Why I’ve come to believe in the importance of replication

For the Big Lottery Fund, it’s hard-wired into our legislation that we should fund and move on. We are heavily oversubscribed. If all we did was pick particular projects and support them ourselves for ever and a day, we would deny others with great ideas access to limited good cause cash.

There’s greater opportunity to take risk with Big Lottery money than is typically the case with central or local government budgets. A funder like BIG, with its inherent flexibility, should give a chance to approaches that have the potential to make a huge difference, but don’t necessarily have enough cash to establish themselves with evidence that will show the world, and those they seek to help, what they are capable of. This is the traditional case for innovation.

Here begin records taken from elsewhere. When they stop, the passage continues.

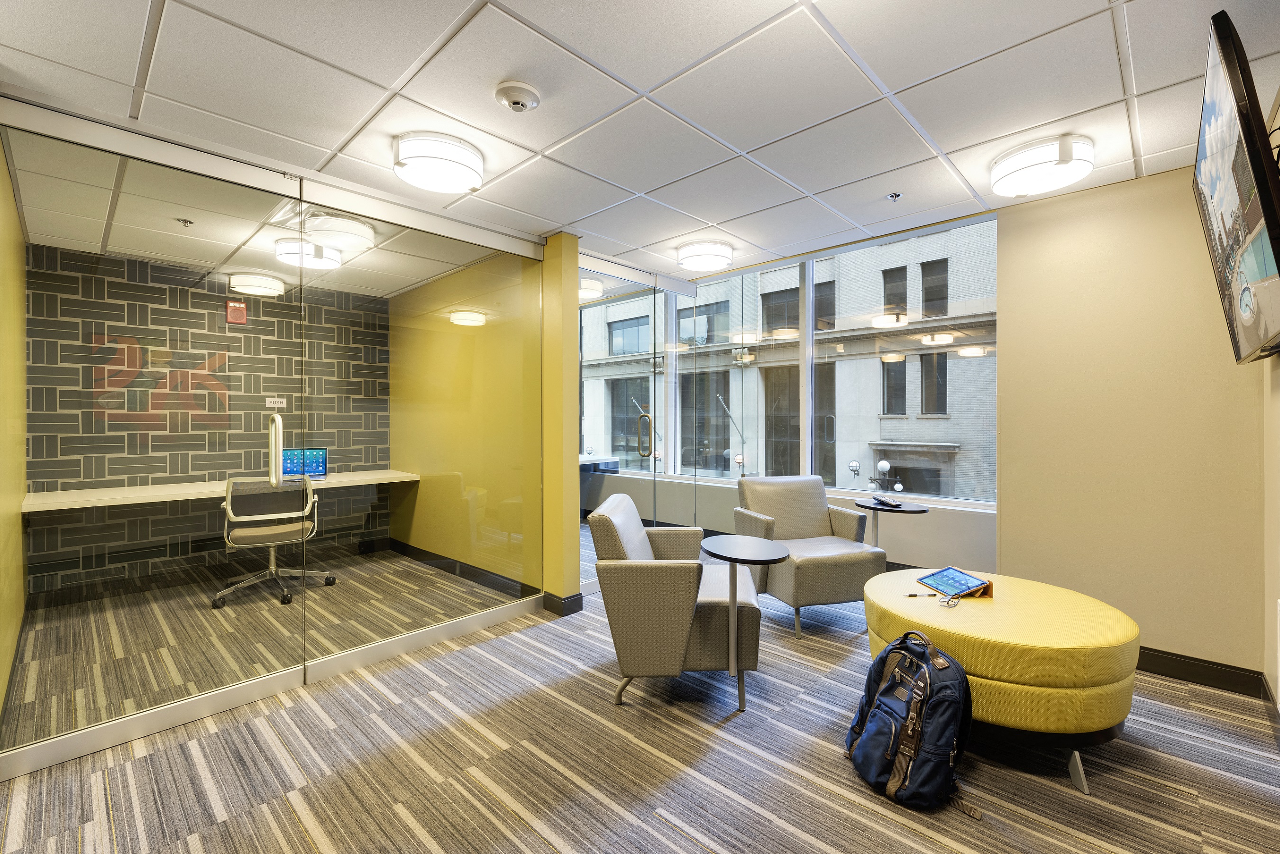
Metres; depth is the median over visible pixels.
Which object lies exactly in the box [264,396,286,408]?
sign
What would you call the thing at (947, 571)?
tablet
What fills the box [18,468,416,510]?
desk
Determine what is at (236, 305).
fire alarm
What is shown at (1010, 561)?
beige wall
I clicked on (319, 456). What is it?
laptop
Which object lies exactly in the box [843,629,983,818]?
backpack
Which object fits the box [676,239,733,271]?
ceiling light
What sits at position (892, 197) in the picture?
sprinkler
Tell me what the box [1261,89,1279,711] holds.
right wall
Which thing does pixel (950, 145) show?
ceiling
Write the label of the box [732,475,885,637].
armchair
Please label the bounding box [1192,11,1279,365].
television
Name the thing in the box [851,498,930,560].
side table
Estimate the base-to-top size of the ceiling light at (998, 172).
0.122 m
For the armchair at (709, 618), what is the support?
on the carpet floor at (329, 822)
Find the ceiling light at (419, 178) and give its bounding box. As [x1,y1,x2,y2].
[392,131,486,192]
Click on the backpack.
(910, 723)
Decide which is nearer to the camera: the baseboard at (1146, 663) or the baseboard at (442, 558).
the baseboard at (1146, 663)
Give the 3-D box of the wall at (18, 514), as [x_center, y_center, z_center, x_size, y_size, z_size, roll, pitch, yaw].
[-2.998,0.007,2.623,2.506,2.465,0.126,0,0,43]
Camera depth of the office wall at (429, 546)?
4.37 m
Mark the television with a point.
(1226, 66)
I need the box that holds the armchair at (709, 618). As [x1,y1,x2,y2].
[590,494,764,710]
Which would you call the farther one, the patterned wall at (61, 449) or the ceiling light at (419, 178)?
the patterned wall at (61, 449)
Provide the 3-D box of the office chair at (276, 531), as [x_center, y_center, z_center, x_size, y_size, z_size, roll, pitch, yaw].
[-2.615,0.766,4.054,0.701,0.882,0.696,0,0,-30]
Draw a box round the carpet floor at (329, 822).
[0,533,1279,853]
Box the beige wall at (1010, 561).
[994,162,1267,681]
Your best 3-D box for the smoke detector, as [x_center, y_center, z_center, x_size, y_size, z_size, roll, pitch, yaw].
[-0.445,-1.185,2.072,0.155,0.049,0.156,0,0,43]
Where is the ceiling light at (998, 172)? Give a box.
[990,135,1094,196]
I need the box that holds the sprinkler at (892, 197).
[886,191,903,200]
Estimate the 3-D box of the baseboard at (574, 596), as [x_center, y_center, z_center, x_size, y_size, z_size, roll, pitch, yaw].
[-0.613,1.147,3.785,0.510,0.113,0.204,0,0,43]
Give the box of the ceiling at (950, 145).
[0,0,1279,288]
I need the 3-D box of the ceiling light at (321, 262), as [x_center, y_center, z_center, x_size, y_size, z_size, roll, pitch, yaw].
[-2.251,-1.155,3.848,0.364,0.116,0.366,0,0,43]
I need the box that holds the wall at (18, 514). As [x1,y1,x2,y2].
[0,134,27,735]
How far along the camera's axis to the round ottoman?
1.97 m
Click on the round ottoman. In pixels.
(995, 665)
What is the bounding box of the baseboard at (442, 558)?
[385,537,541,600]
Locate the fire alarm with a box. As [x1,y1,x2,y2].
[224,297,247,325]
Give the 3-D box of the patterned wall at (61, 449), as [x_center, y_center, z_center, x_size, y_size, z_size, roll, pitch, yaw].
[-3.361,-0.001,4.719,0.163,2.457,2.784,0,0,43]
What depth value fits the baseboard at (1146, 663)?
2.65 m
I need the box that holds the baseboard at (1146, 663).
[1135,645,1267,696]
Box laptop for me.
[280,447,328,477]
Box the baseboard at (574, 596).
[542,590,584,616]
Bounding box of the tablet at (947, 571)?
[915,565,989,597]
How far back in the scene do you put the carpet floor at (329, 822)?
2.02 m
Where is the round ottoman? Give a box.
[862,568,1139,796]
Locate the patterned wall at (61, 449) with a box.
[23,242,391,591]
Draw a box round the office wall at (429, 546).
[391,247,550,593]
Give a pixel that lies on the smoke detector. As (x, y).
(517, 105)
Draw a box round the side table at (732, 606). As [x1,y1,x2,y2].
[697,533,785,712]
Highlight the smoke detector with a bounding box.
[493,80,541,111]
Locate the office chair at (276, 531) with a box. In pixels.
[213,473,338,609]
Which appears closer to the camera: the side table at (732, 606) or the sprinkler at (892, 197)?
the side table at (732, 606)
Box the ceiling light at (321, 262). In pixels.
[275,237,341,270]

That said, we are increasingly aware of magnificent VCS-led interventions operating across the UK and beyond that, despite having evidenced impact, are neither touching many thousands more people who might benefit from them, nor the policy makers and public servants who design mainstream services. Some of these projects have no desire to extend beyond a local or specialised impact. But others cry out for expansion.

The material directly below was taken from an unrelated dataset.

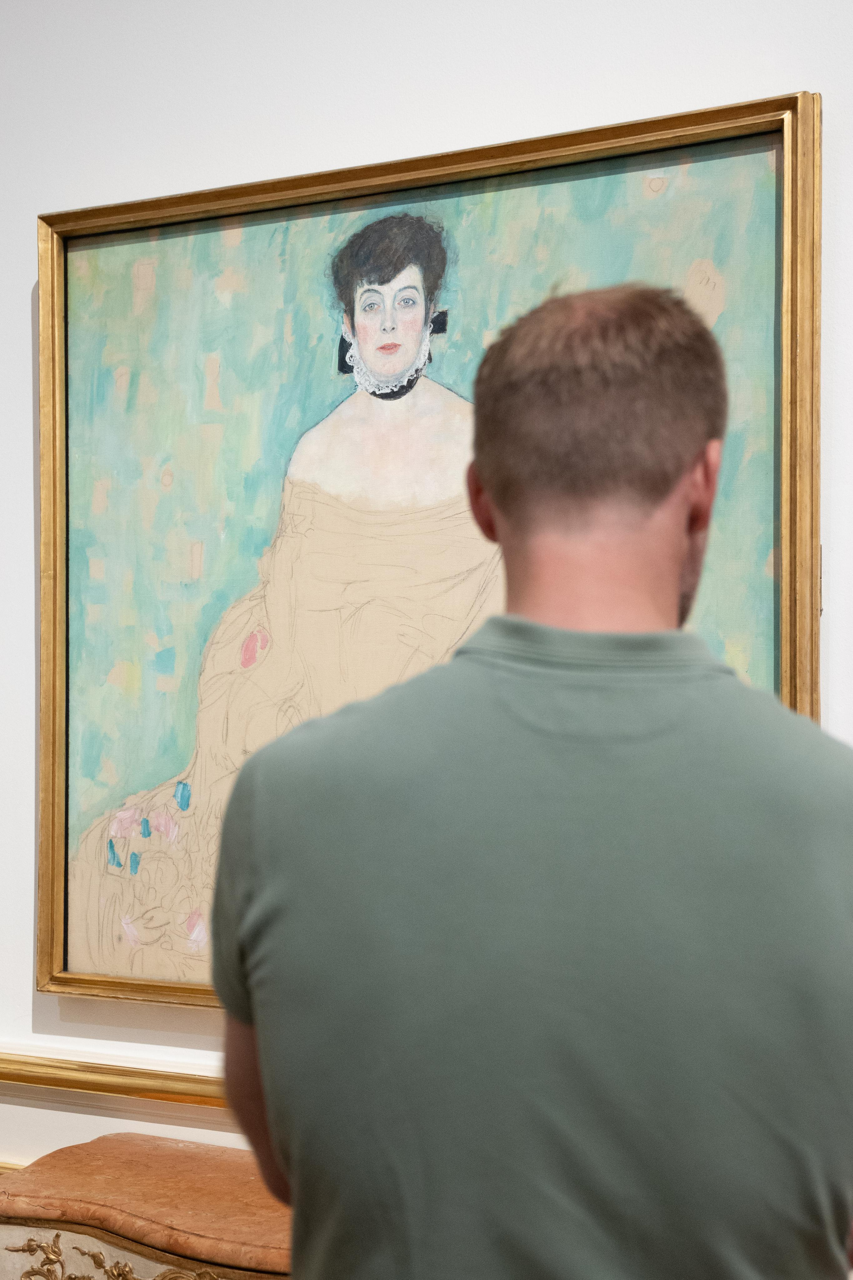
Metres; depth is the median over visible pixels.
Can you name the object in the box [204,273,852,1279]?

So I’ve come to agree with people who say that the most innovative thing the Big Lottery Fund could do is to replicate in a much bigger way, what is known to work. When I tweeted this on Monday it attracted a very positive reaction.

And that’s exactly what our Realising Ambition programme is about; investing £25m in 25 early intervention projects that have two essential characteristics: first, they have been proven to improve the life chances of young people, helping them avoid antisocial behaviour or criminal activity; second they are ripe for replication.

Identified by our programme partner, Catch 22, with the help of an impressive consortium of experts – including the Young Foundation, Dartington Social Research Unit, Rathbone and Substance – these 25 are some of the most well evidenced crime prevention projects currently operating. Our funding is extending their reach massively, to help more than a quarter of a million young people across the UK. As well as previous Big Lottery Fund investments like Shelter’s Keys to the Future, we are introducing several overseas schemes to the UK for the first time to see if they can be adapted to help young people over here with the same success. One example is the excellent LifeSkills project, which has reduced illicit drug use among targeted young people in the US by 75 per cent, and was recommended in Graham Allen MP’s 2011 review into early intervention.

Most innovative of all is the scale of what we are up to. Some projects will operate in new areas right across England, Scotland, Northern Ireland and Wales; others will bring to one UK country a model that has worked successfully in another. Some might not transfer to new locations as well as others. Part of our essential work here is to capture where, why and how replication succeeds.

To that end, we are conducting our most extensive evaluation to date, led by Dartington and complemented by a cutting edge cost-benefit analysis tool. Over five years, it will document how best to extend more effective work with young people right across the UK and we will be sure to share the learning as we go. Our new policy directions say the Big Lottery Fund should “generate learning to help the development of policy and practice beyond the Fund’s funding.”  Realising Ambition is an exciting attempt to achieve that.